### Requirement
Reproduce each entry exactly.

### Provided entries
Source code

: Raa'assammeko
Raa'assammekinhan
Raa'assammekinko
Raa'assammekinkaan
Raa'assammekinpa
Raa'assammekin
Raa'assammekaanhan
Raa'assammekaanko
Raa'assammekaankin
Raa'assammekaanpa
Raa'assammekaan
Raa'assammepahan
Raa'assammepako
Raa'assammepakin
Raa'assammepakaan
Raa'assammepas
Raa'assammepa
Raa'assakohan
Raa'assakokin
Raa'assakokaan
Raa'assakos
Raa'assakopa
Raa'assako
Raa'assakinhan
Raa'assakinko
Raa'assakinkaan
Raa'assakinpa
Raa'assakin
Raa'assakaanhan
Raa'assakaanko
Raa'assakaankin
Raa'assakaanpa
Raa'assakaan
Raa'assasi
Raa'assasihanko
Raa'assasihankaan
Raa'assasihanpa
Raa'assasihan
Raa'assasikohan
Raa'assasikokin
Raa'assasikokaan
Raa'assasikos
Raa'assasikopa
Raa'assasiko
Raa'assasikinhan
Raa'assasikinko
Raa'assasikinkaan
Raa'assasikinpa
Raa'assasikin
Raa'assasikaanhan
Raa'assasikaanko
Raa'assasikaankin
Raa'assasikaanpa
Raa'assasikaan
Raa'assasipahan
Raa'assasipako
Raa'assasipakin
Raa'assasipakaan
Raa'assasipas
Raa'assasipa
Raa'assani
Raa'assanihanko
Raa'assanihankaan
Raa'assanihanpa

### Written solution
Source code

: Raa'assammeko
Raa'assammekinhan
Raa'assammekinko
Raa'assammekinkaan
Raa'assammekinpa
Raa'assammekin
Raa'assammekaanhan
Raa'assammekaanko
Raa'assammekaankin
Raa'assammekaanpa
Raa'assammekaan
Raa'assammepahan
Raa'assammepako
Raa'assammepakin
Raa'assammepakaan
Raa'assammepas
Raa'assammepa
Raa'assakohan
Raa'assakokin
Raa'assakokaan
Raa'assakos
Raa'assakopa
Raa'assako
Raa'assakinhan
Raa'assakinko
Raa'assakinkaan
Raa'assakinpa
Raa'assakin
Raa'assakaanhan
Raa'assakaanko
Raa'assakaankin
Raa'assakaanpa
Raa'assakaan
Raa'assasi
Raa'assasihanko
Raa'assasihankaan
Raa'assasihanpa
Raa'assasihan
Raa'assasikohan
Raa'assasikokin
Raa'assasikokaan
Raa'assasikos
Raa'assasikopa
Raa'assasiko
Raa'assasikinhan
Raa'assasikinko
Raa'assasikinkaan
Raa'assasikinpa
Raa'assasikin
Raa'assasikaanhan
Raa'assasikaanko
Raa'assasikaankin
Raa'assasikaanpa
Raa'assasikaan
Raa'assasipahan
Raa'assasipako
Raa'assasipakin
Raa'assasipakaan
Raa'assasipas
Raa'assasipa
Raa'assani
Raa'assanihanko
Raa'assanihankaan
Raa'assanihanpa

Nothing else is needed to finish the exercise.